Oh and congratulations on your GCSE!
The g & t thingy just shows me that they are aware of what he can do/likes to do and are supporting him, which is exactly how I felt with my eldest DS who is a bit more like his mum, poor boy - when he was in reception and probably below average
arkestra - I think you so right.
Both DH and I were classed as 'gifted' (ugh) as children - and have the psychologist's reports, scholarships etc to go with it.
Neither of us were particularly happy growing up and struggled a lot on the social front - me more than him, maybe it's easier to be a geeky boy than a geeky girl?
Our DD has always seemed very bright, has hit all her milestones early and has an enquiring mind. Intelligence doesn't vanish, so we have been putting all our efforts into non-academically linked activities for her. I picked an unstructured nursery and we don't have letters on the fridge or 'educational' television.

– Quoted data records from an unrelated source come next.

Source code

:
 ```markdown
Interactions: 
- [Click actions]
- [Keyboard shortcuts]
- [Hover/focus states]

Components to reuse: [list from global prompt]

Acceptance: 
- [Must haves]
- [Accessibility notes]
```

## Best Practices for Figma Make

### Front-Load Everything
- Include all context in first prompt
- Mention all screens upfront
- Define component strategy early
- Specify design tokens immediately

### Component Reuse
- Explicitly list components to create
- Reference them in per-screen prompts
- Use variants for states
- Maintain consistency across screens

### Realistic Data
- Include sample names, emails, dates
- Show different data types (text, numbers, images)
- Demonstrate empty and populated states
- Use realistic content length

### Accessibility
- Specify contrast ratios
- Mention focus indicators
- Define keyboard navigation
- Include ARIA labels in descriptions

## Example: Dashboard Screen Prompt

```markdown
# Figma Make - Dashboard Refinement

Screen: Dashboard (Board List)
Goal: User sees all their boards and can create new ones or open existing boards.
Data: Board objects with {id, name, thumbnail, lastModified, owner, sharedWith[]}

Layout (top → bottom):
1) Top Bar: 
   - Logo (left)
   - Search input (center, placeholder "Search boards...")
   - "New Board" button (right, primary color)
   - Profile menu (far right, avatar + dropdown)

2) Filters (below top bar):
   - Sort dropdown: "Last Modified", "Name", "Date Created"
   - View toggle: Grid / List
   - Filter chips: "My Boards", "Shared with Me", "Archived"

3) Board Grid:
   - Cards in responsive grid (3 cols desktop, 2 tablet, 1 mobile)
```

If she is miles ahead of her classmates it will do her no favours either socially or academically. More important is making sure that she is confident and enjoying herself. We take her to museums and things where she can learn general knowledge and see interesting things, but we don't do letters or numbers or reading & writing.
I do sometime do an internal wince when a friend says that her DD who is a couple of month older/younger can do x, y and z and I wonder if I have done DD a diservice by not having anything learning orientated in the house.
She does know her numbers and can count objects as well as read a few words, but that has just happened along the way, I don't encourage or discourage.
If once she starts school she seems to be coasting, or struggling, or to be very academic then I will take a more active role. At the moment we are just researching what options are open to us in terms of future schooling.
FWIW, I think you can pick out some very, very bright kids from very early on. However there are plenty of exceptionally bright kids who definitely sit back and take it easy for the first years of life and you wouldn't spot them for ages.
Hi, I'm new and just skimmed the thread but your OP resonated.
I was very bright but moved schools and countries almost every year, did loads of different exams, O'levels, O'grades, international bac. Did modern languages at Durham, didn't have a clue about science, non existent work ethic. I (got) wasted so much
My dd v bright, scholarship at non selective independent, dd also v bright, got my work ethic though...
Totally understand the existential angst worry. I have tried to encourage sport, music and social life. She seems pretty well rounded and I am very conscious she is not me.
Therapy helped my a lot to remember that, just a thought. In the meantime, enjoy your lovely baby!